On April 26, 1912, Barbara Shestack, widow of Michael Shestack, executed a will disposing of her estate, real and personal, of the approximate value of $10,000. In 1916 she married Thomas Stosh, and, on February 6, 1918, died, leaving in existence her will of April 26, 1912. The appellee claimed to have set aside for him $5,000 of her estate, and the court below so ordered.

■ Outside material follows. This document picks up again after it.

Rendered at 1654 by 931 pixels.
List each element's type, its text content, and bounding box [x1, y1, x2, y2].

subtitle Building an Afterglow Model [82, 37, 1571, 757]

The 21st section of the Wills Act of June 7,1917, P. L. 403, provides that: “Where any person, male or female, shall make a last will and testament, and afterwards shall marry,......and shall die, leaving a surviving *117spouse,......so far as shall regard the surviving spouse, ......[he or she] shall be deemed and construed to die intestate; and such surviving spouse......shall be entitled ......as if such person had actually died without any will.” The Intestate Act of June 7,1917, P. L. 429, as amended by the Act of July 11,1917, P. L. 755, section 2 (a), is as follows: “Where such intestate shall leave a spouse surviving and other kindred, but no issue, the surviving spouse shall be entitled to the real or personal estate, or both, to the aggregate value of five thousand dollars;......and if such estate shall exceed in value the sum of five thousand dollars, the surviving spouse shall be entitled to the sum of five thousand dollars absolutely, to be chosen by him or her from real or personal estate, or both, and in addition thereto shall be entitled to one-half part of the remaining real and personal estate: Provided, That the provisions of this clause [as to said five thousand dollars in value] shall apply only to cases of actual intestacy of husband or wife, entire or partial, and not to cases where the surviving spouse shall elect to take against the will of the deceased spouse.” By the marriage of the testatrix to the appellee her will as to him was annulled. There was an actual intestacy as to him, in view of the provisions of the Wills Act, and this was the correct view of the court below.
Decree affirmed at appellant’s costs.